Just exactly what is cream of tartar that makes it so magical? Technically, it’s an acid—specifically, tartaric acid. It’s a byproduct of wine production, the residue left on the barrels, actually. Most commonly, cream of tartar is used as a leavener, because when it’s combined with baking soda, together they produce carbon dioxide gas. That’s the same gas that’s produced by yeast in bread baking. When it’s added to egg whites, it boosts the strength of the individual air bubbles and slows down their natural tendency to deflate. And when added to simple syrup, it prevents sugar’s natural tendency to re-bond and form crystals.
But if you don’t have it in your pantry and your recipe calls for it, just substitute fresh lemon juice or white vinegar for the cream of tartar.

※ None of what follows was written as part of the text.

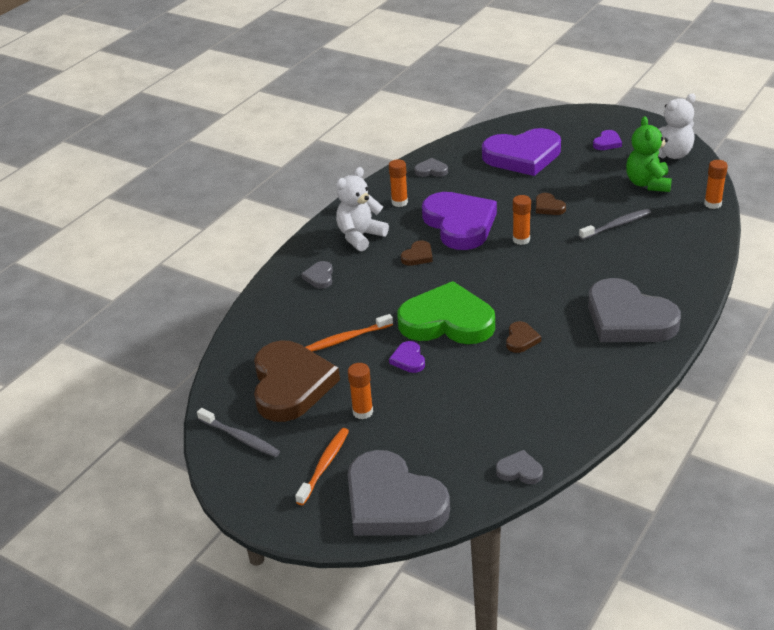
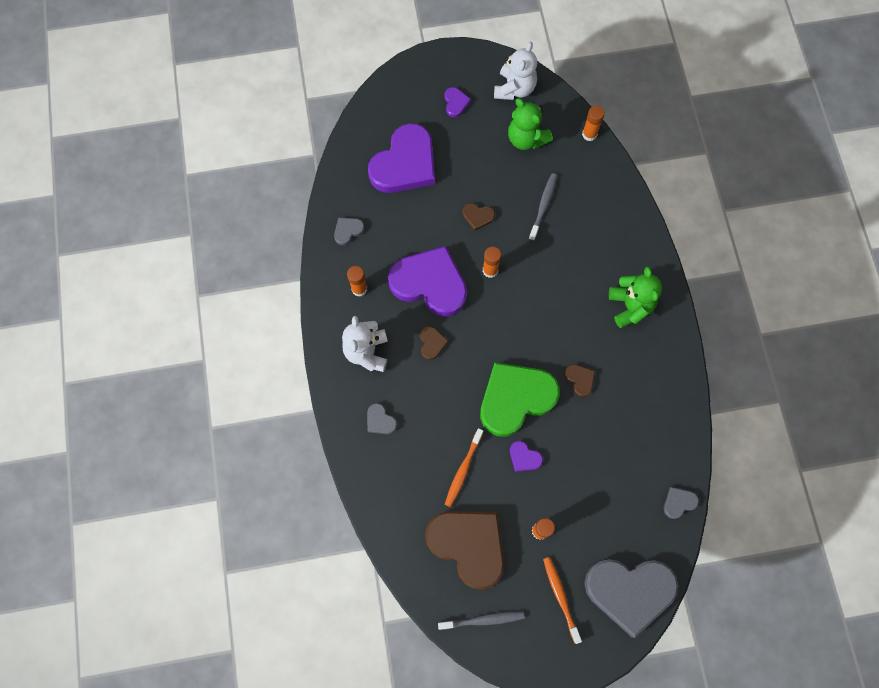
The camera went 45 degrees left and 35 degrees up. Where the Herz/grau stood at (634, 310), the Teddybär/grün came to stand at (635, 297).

For every 1/2 teaspoon of cream of tartar in the recipe, use 1 teaspoon lemon juice or white vinegar. As an example, if your cookie recipe calls for 1 teaspoon baking soda, add 2 teaspoons lemon juice instead of the cream of tartar. If your simple syrup recipe asks for 1/8 teaspoon cream of tartar, use 3-4 drops of lemon juice. And for the whipping egg whites? Add 1/2 teaspoon lemon juice per egg white.
The results will be so close, you probably won’t notice the substitution.